So many cases, so little court time
Let’s talk about a rock and a hard place. Or, more to the point, how an overstretched judiciary in the Atlantic region is going to deal with new guidelines from the Supreme Court of Canada about the right to have a swift trial.
I’ve written before about the risks for cases already in the court system — how, across the Atlantic region, cases where there is good, strong, compelling evidence of the guilt of people charged with offences are going to be stayed, permanently halted, because it’s taken too long to get them into the courts.
The stays — issued as a result of time limits outlined in a Supreme Court of Canada decision known as R vs. Jordan — are certainly going to bring a group of cases to an abrupt end. But the impact doesn’t end there; it may well be that provincial governments across the country are going to have to spend more — and considerably enlarge — their court infrastructure to meet those time deadlines.
A case in Nova Scotia’s Supreme Court illustrates, in two different ways, why that problem is far from a one-time event.
The case is Robert Blois Colpitts vs. Her Majesty the Queen (you can read about it here: http://bit.ly/2k2nLKJ ). Justice Kevin Coady is right now in the middle of hearing the case, which involves charges that Colpitts was involved in manipulating the public share price for a com- pany called Knowledge House, a Nova Scotian e-learning business that collapsed in 2001. Charges weren’t laid until 2011 — investors lost $31 million.
But while Knowledge House is a story in itself, it’s one of the latest decisions in the case that points out the woes in our justice system.
In a written decision filed Jan. 24, Justice Coady pointed out a recent study showing the growth in the number of prisoners sitting in jail waiting for a court date: “Nova Scotia has the highest proportion of inmates (68 per cent) who are in jails on remand waiting for a judge, a jury or an open courtroom.” That was a 192 per cent increase in the number of prisoners waiting for trial.
Justice Coady also pointed out the tremendous institutional delay involved in getting into court: “The wait time for trials in this court is lengthy. The earliest date for a threeday trial is December 27, 2017. The earliest date for a twoweek trial is February 16, 2018. The recent Supreme Court of Canada decision in R. vs. Jordan … has placed tremendous pressure on this court to complete criminal trials within 30 months from charge”
Think about that: that means a year lost, 12 months out of 30, without even taking into account the other delays in lawyer availability, time taken for full disclosure, and everything else that has to be handled before a trial.
Then, there’s the other side of the coin: the amount of time some trials take.
“If this were a relatively short trial this problem would be less alarming,” Coady wrote. “However, we are 115 days into this trial with no indication of when the evidence will be completed. This state of affairs cannot go on forever. The time has come for me to control this process which is presently chewing up massive judicial resources and blocking others from accessing the justice system.”

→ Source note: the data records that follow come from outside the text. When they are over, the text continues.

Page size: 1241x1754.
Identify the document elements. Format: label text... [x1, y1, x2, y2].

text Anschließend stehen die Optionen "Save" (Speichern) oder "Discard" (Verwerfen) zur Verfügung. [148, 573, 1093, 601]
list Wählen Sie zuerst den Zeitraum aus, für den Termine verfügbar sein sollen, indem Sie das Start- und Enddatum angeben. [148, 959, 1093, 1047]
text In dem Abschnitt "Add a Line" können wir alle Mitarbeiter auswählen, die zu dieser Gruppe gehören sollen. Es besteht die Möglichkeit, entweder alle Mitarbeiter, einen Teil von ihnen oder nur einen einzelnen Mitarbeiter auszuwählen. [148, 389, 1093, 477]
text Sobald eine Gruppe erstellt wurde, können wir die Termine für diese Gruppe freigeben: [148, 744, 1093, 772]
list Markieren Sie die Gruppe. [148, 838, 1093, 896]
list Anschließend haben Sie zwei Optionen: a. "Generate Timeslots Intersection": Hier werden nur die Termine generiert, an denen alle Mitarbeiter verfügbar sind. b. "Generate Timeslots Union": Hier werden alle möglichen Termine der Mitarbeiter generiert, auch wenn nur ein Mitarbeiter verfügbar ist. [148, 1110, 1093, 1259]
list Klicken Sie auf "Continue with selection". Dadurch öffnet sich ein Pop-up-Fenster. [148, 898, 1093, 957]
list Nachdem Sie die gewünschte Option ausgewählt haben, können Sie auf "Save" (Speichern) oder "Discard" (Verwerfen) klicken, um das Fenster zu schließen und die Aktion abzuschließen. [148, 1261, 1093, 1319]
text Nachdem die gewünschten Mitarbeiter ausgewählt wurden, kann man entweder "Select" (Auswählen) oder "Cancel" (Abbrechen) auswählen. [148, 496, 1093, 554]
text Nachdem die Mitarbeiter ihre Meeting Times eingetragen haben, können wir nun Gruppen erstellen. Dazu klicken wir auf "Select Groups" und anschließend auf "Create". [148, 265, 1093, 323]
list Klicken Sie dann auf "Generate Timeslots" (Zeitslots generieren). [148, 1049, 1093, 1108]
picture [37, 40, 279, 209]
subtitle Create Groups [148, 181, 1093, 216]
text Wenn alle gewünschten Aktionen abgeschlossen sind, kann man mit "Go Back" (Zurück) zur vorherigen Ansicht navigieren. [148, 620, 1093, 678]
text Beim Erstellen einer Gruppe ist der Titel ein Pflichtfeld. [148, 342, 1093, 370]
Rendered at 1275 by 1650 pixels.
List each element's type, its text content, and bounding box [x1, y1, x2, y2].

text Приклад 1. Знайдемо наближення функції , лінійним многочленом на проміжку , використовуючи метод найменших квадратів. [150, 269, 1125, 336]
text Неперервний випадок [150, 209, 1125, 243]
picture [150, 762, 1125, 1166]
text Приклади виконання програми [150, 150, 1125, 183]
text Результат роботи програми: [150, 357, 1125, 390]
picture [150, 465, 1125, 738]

So, no court time, and lengthy trials.
On top of that, there is the system itself. There is a tremendous amount of lost time in the court system now, and judges regularly express frustration about it. When trials don’t go ahead, judges sit on their hands with no ability to reschedule cases. And when lawyers don’t accurately estimate how long trials will run, there are more logjams.
More courts, or more prosecutorial resources (i.e. more money) may end up being the only solution.